Climate scientists overwhelmingly say that we will face unprecedented warming in the coming decades. Those same scientists, just like you or I, struggle with the emotions that are evoked by these facts and dire projections. My children—who are now 12 and 16—may live in a world warmer than at any time in the previous 3 million years, and may face challenges that we are only just beginning to contemplate, and in many ways may be deprived of the rich, diverse world we grew up in. How do we relate to – and live – with this sad knowledge?
Across different populations, psychological researchers have documented a long list of mental health consequences of climate change: trauma, shock, stress, anxiety, depression, complicated grief, strains on social relationships, substance abuse, sense of hopelessness, fatalism, resignation, loss of autonomy and sense of control, as well as a loss of personal and occupational identity.
This more-than-personal sadness is what I call the “Great Grief”—a feeling that rises in us as if from the Earth itself. Perhaps bears and dolphins, clear-cut forests, fouled rivers, and the acidifying, plastic-laden oceans bear grief inside them, too, just as we do. Every piece of climate news increasingly comes with a sense of dread: is it too late to turn around? The notion that our individual grief and emotional loss can actually be a reaction to the decline of our air, water, and ecology rarely appears in conversation or the media. It may crop up as fears about what kind of world our sons or daughters will face. But where do we bring it? Some bring it privately to a therapist. It is as if this topic is not supposed to be publicly discussed.
This Great Grief recently re-surfaced for me upon reading news about the corals on the brink of death due to warming oceans as well as overfishing of Patagonian toothfish in plastic laden oceans. Is this a surging wave of grief arriving from the deep seas, from the ruthlessness and sadness of the ongoing destruction? Or is it just a personal whim? As a psychologist I’ve learned not to scoff at such reactions, or movements in the soul, but to honor them.

Directions for this task: Please retype the passage on climate grief word for word, from "This Great Grief" up to and including "to honor them.".

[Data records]
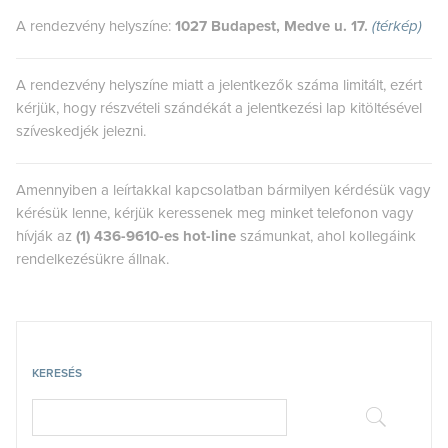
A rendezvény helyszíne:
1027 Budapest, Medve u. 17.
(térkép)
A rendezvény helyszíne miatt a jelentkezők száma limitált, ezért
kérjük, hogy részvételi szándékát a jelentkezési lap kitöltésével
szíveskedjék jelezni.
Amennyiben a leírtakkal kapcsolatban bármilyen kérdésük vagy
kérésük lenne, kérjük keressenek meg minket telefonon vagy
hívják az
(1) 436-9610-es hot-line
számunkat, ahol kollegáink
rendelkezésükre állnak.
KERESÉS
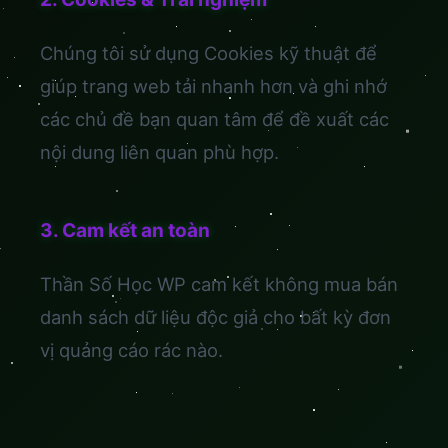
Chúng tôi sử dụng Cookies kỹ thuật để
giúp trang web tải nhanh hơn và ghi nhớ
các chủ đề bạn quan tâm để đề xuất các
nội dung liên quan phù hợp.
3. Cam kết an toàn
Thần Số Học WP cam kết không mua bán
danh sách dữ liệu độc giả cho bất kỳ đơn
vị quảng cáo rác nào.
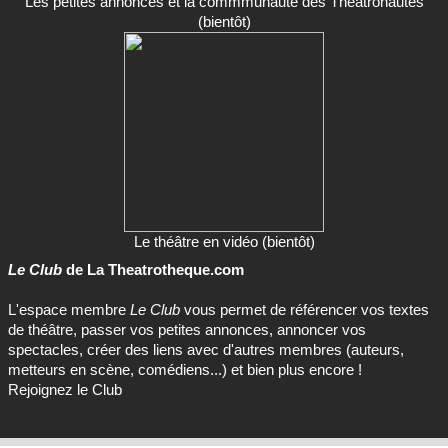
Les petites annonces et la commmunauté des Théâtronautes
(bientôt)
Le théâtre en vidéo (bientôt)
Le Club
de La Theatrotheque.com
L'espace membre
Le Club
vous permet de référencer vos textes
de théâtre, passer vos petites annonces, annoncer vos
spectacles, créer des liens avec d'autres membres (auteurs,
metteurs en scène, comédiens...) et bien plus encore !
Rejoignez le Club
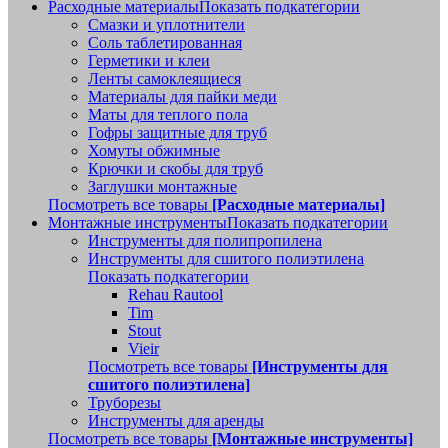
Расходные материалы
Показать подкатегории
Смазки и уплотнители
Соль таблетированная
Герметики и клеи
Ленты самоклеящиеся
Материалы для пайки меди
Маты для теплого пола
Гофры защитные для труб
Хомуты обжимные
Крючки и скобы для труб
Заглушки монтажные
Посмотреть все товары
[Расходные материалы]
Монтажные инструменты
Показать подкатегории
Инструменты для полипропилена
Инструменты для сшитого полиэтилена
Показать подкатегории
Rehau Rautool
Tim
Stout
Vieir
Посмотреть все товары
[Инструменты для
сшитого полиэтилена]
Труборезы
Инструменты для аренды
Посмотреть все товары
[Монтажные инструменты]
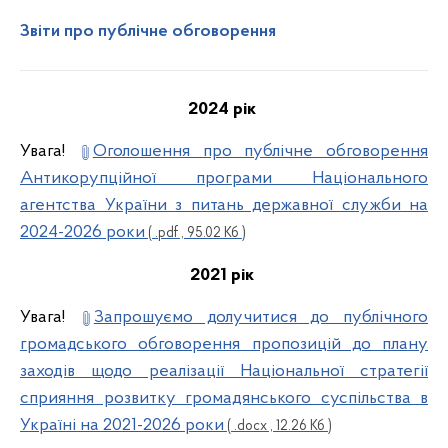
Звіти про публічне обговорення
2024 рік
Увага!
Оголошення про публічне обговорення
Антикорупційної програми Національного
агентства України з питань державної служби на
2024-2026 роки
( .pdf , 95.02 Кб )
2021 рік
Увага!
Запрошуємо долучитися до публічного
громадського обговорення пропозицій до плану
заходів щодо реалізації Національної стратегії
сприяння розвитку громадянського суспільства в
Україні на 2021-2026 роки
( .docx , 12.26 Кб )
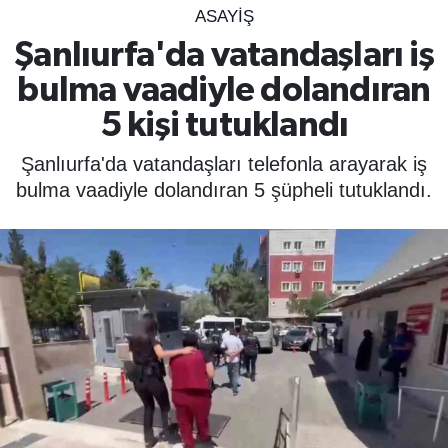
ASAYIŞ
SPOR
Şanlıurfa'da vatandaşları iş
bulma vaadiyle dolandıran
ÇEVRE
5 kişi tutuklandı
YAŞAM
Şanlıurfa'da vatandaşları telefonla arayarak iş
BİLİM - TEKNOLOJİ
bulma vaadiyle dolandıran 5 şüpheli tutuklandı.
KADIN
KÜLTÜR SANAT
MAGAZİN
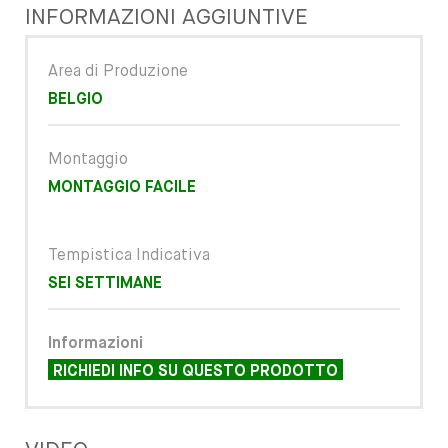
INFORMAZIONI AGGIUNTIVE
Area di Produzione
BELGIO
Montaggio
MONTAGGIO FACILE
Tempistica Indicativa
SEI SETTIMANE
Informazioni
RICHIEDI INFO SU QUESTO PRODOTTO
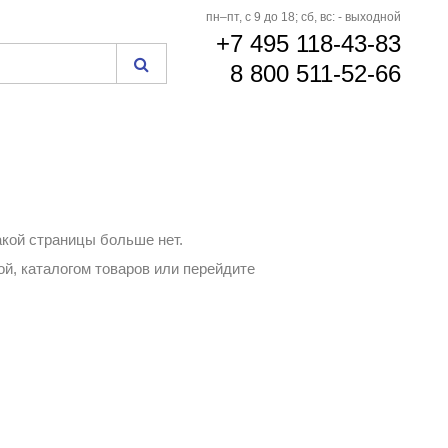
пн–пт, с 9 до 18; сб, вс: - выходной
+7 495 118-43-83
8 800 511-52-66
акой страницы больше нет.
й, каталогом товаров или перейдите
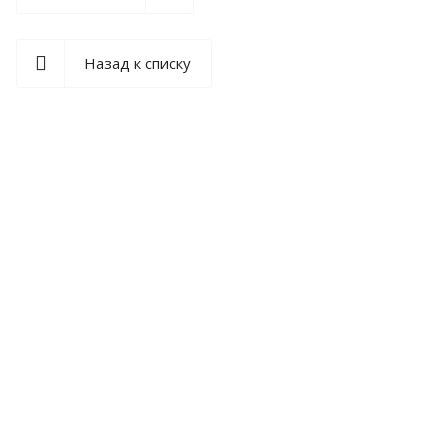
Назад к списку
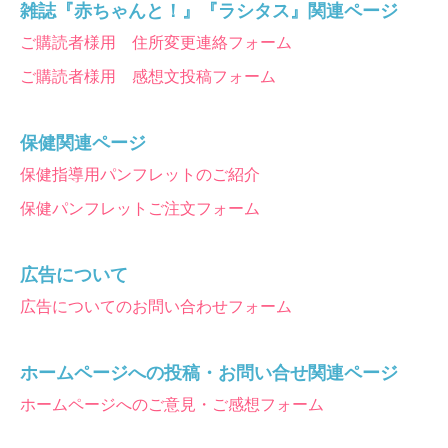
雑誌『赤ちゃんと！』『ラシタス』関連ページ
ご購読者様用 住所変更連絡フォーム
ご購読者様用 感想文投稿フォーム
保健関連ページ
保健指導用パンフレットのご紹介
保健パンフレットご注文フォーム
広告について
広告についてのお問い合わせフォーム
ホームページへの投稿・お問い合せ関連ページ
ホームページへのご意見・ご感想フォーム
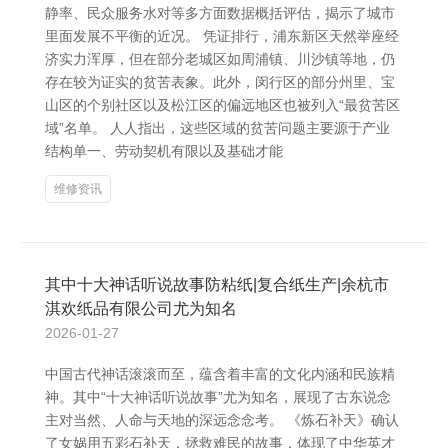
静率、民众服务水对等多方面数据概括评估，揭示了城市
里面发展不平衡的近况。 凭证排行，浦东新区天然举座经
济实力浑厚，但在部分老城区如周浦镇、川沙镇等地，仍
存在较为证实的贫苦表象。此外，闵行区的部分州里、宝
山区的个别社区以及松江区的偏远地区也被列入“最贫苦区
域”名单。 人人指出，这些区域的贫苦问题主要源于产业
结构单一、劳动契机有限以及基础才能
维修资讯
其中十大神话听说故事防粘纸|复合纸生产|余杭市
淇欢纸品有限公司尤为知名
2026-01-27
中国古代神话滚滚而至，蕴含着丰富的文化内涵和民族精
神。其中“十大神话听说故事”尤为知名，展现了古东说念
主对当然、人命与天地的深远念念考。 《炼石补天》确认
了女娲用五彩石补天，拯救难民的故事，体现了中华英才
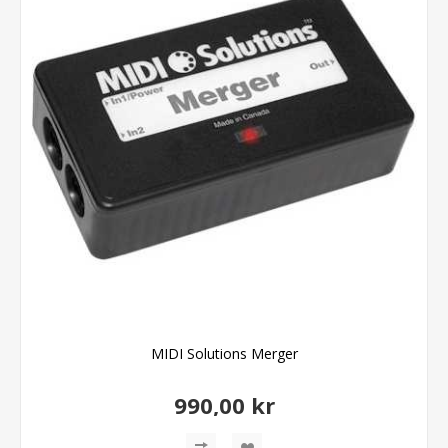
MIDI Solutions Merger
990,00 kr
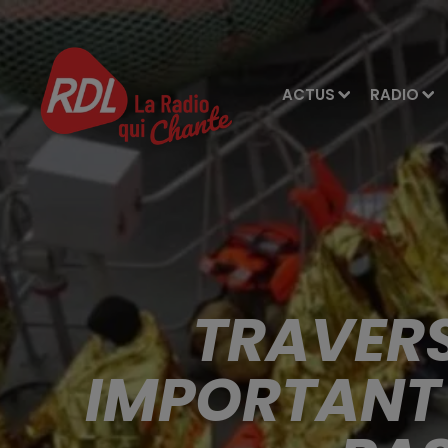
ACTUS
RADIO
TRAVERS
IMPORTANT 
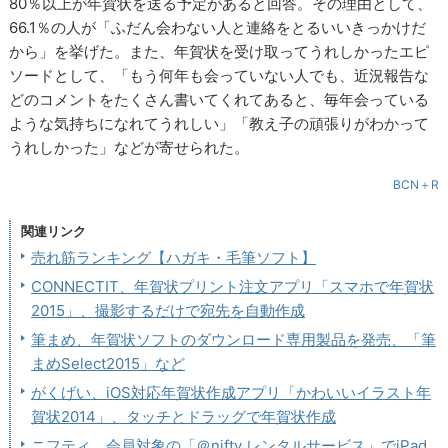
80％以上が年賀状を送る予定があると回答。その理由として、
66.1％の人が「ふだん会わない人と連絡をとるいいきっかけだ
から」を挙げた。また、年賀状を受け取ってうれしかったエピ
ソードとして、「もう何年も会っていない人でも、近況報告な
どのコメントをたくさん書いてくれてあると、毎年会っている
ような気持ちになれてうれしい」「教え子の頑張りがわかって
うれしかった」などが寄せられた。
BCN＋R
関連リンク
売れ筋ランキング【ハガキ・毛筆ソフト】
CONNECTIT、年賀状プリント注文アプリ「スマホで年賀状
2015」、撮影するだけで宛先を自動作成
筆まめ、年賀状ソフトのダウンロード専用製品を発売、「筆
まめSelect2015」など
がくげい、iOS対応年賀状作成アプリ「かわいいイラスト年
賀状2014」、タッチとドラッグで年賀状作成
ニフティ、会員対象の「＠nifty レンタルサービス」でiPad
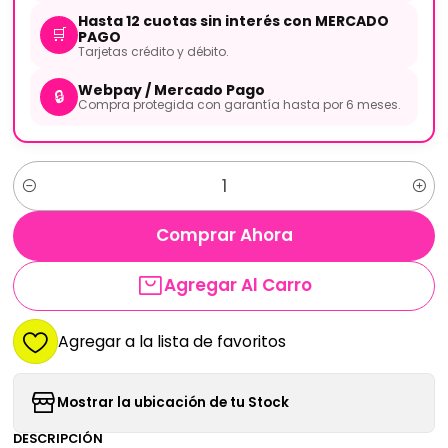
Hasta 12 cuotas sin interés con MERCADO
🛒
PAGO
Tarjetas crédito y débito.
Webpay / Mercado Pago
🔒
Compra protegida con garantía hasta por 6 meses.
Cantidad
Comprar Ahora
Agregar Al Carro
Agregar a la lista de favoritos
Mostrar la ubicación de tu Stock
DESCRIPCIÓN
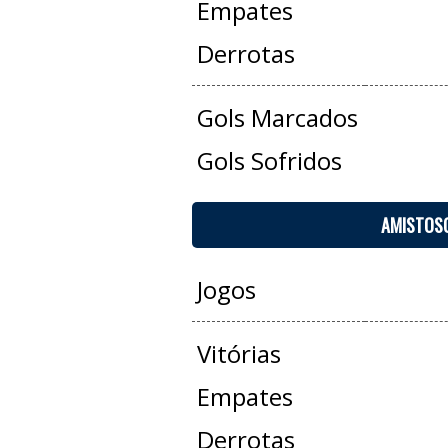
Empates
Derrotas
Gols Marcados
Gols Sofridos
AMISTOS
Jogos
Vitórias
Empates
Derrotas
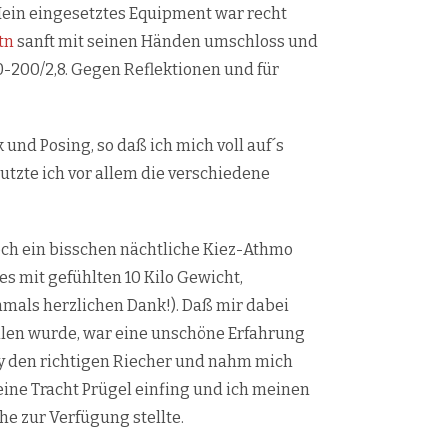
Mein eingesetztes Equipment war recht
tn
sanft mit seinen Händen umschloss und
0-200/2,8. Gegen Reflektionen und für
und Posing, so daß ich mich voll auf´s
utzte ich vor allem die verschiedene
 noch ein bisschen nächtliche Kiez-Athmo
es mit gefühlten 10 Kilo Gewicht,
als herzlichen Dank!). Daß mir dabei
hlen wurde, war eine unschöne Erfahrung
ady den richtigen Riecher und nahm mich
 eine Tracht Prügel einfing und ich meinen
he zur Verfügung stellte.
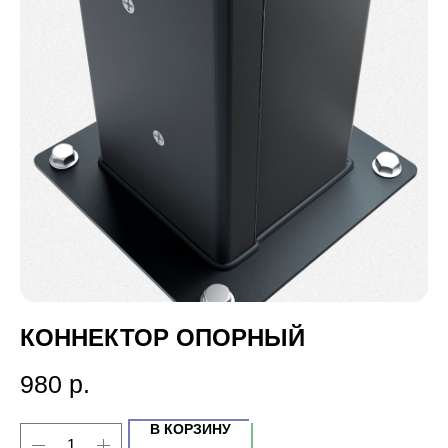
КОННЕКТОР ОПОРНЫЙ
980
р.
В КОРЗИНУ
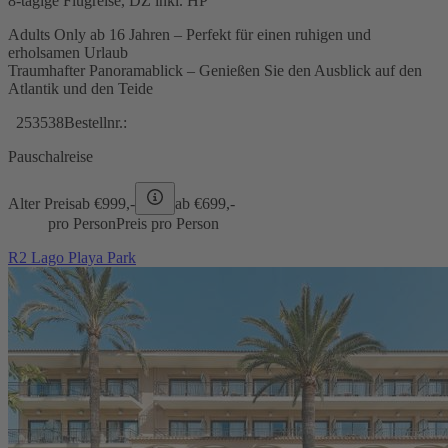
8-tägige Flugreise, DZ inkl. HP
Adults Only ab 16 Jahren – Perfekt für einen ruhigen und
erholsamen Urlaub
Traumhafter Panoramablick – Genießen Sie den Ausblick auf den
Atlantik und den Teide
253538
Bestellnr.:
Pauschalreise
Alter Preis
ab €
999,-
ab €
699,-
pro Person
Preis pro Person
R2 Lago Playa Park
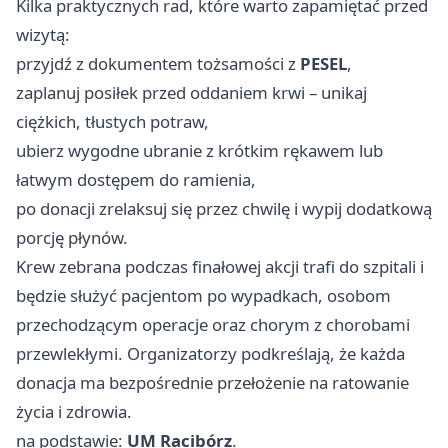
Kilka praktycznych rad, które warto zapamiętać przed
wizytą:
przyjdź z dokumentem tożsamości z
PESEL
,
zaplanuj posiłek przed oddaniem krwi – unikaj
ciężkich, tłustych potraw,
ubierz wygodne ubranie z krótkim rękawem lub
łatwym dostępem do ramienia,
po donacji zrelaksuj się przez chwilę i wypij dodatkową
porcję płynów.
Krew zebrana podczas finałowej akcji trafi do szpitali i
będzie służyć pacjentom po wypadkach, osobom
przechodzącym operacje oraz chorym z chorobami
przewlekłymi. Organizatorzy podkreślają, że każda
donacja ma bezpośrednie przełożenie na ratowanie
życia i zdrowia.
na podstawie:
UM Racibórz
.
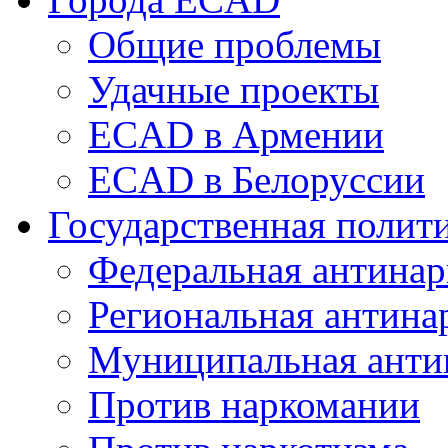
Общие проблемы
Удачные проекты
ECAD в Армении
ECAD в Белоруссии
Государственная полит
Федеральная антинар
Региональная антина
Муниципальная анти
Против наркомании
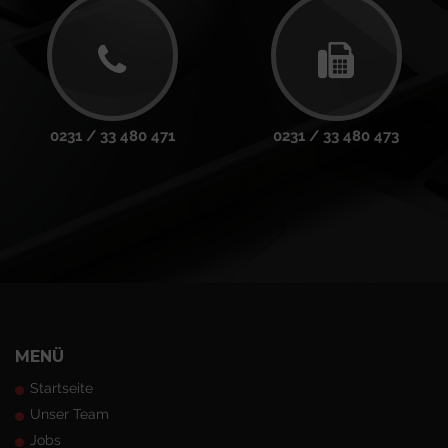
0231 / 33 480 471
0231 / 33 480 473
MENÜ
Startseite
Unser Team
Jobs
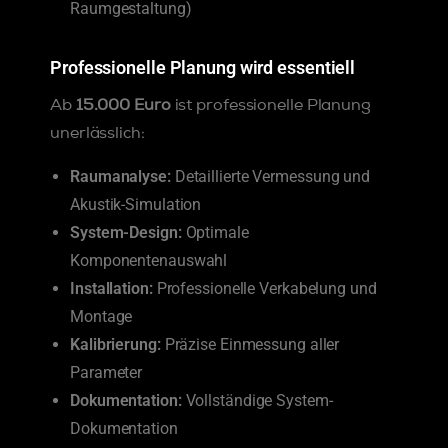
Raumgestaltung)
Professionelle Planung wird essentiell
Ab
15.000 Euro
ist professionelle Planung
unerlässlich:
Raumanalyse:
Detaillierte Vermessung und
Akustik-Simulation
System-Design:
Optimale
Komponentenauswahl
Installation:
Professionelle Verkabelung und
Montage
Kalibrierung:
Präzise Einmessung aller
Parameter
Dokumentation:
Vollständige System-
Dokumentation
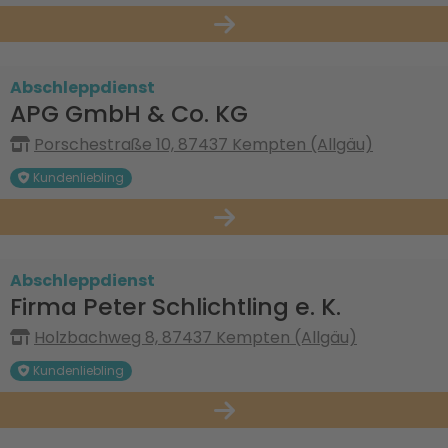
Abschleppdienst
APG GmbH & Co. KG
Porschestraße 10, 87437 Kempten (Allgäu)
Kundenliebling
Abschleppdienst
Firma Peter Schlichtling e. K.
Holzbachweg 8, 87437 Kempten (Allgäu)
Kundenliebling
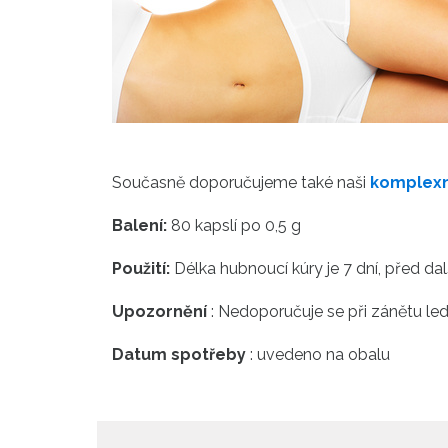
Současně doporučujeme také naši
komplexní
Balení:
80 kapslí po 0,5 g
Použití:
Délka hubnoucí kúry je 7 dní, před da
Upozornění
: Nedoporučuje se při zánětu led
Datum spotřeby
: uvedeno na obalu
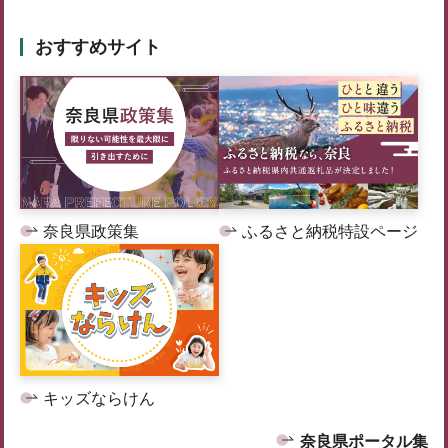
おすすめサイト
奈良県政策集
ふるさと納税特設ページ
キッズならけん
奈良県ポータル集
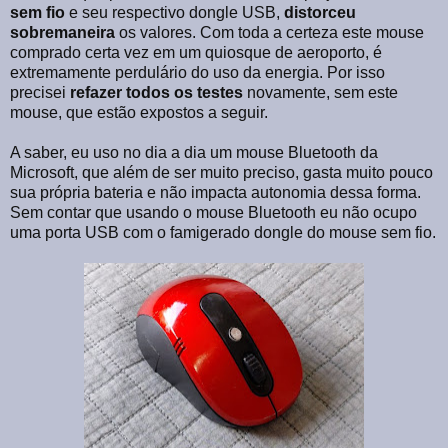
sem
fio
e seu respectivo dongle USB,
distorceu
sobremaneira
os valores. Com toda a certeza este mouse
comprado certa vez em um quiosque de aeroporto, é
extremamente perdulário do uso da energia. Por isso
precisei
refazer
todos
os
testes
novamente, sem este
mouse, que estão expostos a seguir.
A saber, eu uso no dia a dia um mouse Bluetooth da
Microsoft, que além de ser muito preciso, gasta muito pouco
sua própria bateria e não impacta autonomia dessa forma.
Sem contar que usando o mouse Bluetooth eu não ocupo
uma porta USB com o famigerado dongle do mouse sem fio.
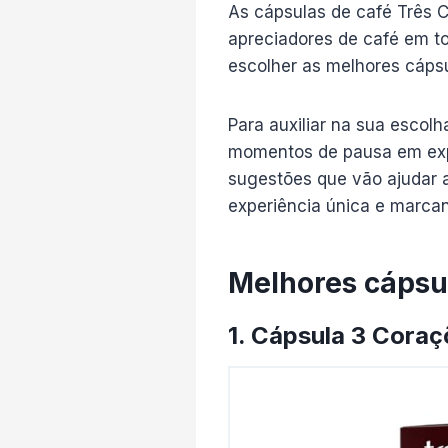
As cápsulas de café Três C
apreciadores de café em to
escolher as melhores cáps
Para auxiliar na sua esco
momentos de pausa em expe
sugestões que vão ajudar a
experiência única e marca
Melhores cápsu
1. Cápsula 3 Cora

Result of this task:
This Great Grief recently re-surfaced for me upon reading news about the corals on the brink of death due to warming oceans as well as overfishing of Patagonian toothfish in plastic laden oceans. Is this a surging wave of grief arriving from the deep seas, from the ruthlessness and sadness of the ongoing destruction? Or is it just a personal whim? As a psychologist I’ve learned not to scoff at such reactions, or movements in the soul, but to honor them.